Required action 1: From the summary of the COVID-19 dental office study, extract the stretch from "The WHO recommended" through "studied and evaluated.".
Required action 2: According to the summary of the COVID-19 dental office study, how many patients did the study involve?

Text passage:
----------------

An interesting study published in the International Journal of Periodontics and Restorative Dentistry looked at the incidence of COVID-19 virus transmission in three dental offices as a six month retrospective study in America.

SARS-CoV-2 has shown the ability to become aerosolised with a potential airborne route of transmission.

Dentist and dental hygienists are listed as two of the occupations in a non-hospital setting with the greatest risk of contracting the SARS-CoV-2 virus. This results from the fact that routine dental procedures involve aerosol generation.

The WHO recommended in the statement on interim guidance that all routine dental procedures should be delayed until COVID-19 transmission rates had decreased from community transmission to cluster cases and until the risk of transmission in the dental office could be studied and evaluated.

A study by Scott H Froum published in the International Journal of Periodontics and Restorative Dentistry November December 2020 evaluated this risk.
The study involved 2,810 patients treated over a six month period from March 15 to December 15, 2020 in three different dental offices by two dentists and three hygienists during and shortly after the height of the pandemic in New York.

By utilising screening questionnaires, performing enhanced infection control and having appropriate personal protective equipment, these dental offices were able to record no transmission of COVID-19 to the dental healthcare workers or patients during the study.

In addition, 69% of the patients treated in these dental offices were recorded as having one or more high risk comorbidities related to COVID-19 severity.
The London General Practice is pleased to learn that protective measures such as PPE, facemasks and distancing and effective measures has reduced the risk of patients contracting or dental workers contracting COVID-19 from aerosol borne procedures such as dentistry.

----------------

Excerpts from a dataset:
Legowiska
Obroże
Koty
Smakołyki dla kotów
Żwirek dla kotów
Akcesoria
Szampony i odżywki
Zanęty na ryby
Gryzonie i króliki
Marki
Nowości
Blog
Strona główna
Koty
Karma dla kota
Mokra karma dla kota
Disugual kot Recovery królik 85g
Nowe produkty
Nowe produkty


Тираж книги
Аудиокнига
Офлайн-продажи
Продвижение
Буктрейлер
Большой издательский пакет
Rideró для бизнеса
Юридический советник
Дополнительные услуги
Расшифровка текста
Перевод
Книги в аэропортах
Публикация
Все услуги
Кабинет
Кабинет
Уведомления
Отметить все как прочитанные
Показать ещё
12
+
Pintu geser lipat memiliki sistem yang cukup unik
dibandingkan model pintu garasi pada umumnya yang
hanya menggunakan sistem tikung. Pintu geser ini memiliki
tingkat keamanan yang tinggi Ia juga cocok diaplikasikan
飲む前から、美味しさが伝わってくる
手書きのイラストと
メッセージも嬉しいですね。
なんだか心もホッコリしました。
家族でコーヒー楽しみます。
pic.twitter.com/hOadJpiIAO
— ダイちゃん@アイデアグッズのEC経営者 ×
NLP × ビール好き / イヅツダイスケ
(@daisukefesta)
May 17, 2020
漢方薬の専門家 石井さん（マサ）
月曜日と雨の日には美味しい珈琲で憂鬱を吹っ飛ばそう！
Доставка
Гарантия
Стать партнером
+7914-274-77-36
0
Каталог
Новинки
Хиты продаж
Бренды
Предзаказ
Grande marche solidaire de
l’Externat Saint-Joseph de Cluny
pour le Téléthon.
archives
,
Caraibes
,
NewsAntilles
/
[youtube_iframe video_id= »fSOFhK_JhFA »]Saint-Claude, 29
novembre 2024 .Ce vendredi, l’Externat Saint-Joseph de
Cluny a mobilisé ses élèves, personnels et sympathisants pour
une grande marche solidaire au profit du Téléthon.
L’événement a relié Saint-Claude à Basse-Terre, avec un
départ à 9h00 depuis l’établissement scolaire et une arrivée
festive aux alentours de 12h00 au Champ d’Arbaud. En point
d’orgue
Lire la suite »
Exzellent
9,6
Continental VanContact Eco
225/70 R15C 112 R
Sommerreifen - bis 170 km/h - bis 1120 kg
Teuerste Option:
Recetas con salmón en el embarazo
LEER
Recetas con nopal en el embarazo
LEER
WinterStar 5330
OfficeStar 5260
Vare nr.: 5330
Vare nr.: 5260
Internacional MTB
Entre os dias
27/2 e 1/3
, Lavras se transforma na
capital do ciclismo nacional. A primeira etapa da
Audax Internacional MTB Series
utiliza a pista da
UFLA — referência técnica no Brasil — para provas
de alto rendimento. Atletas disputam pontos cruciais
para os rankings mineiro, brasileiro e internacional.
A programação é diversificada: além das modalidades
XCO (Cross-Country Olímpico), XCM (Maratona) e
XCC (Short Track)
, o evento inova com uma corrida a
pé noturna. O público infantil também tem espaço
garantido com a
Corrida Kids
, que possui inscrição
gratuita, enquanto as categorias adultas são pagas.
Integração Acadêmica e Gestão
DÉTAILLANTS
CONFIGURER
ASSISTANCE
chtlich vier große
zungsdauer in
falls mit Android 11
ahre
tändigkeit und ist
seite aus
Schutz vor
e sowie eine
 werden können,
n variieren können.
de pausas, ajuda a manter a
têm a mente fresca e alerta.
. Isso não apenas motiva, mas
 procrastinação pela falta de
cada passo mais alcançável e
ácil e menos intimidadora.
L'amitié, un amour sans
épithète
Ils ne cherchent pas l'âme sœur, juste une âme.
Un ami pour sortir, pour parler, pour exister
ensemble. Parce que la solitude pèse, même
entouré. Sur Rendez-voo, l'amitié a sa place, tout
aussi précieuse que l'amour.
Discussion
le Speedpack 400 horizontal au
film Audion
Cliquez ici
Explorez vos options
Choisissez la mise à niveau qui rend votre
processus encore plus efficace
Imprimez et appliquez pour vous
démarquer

----------------

Expected output 1:
The WHO recommended in the statement on interim guidance that all routine dental procedures should be delayed until COVID-19 transmission rates had decreased from community transmission to cluster cases and until the risk of transmission in the dental office could be studied and evaluated.

Expected output 2: 2,810 patients.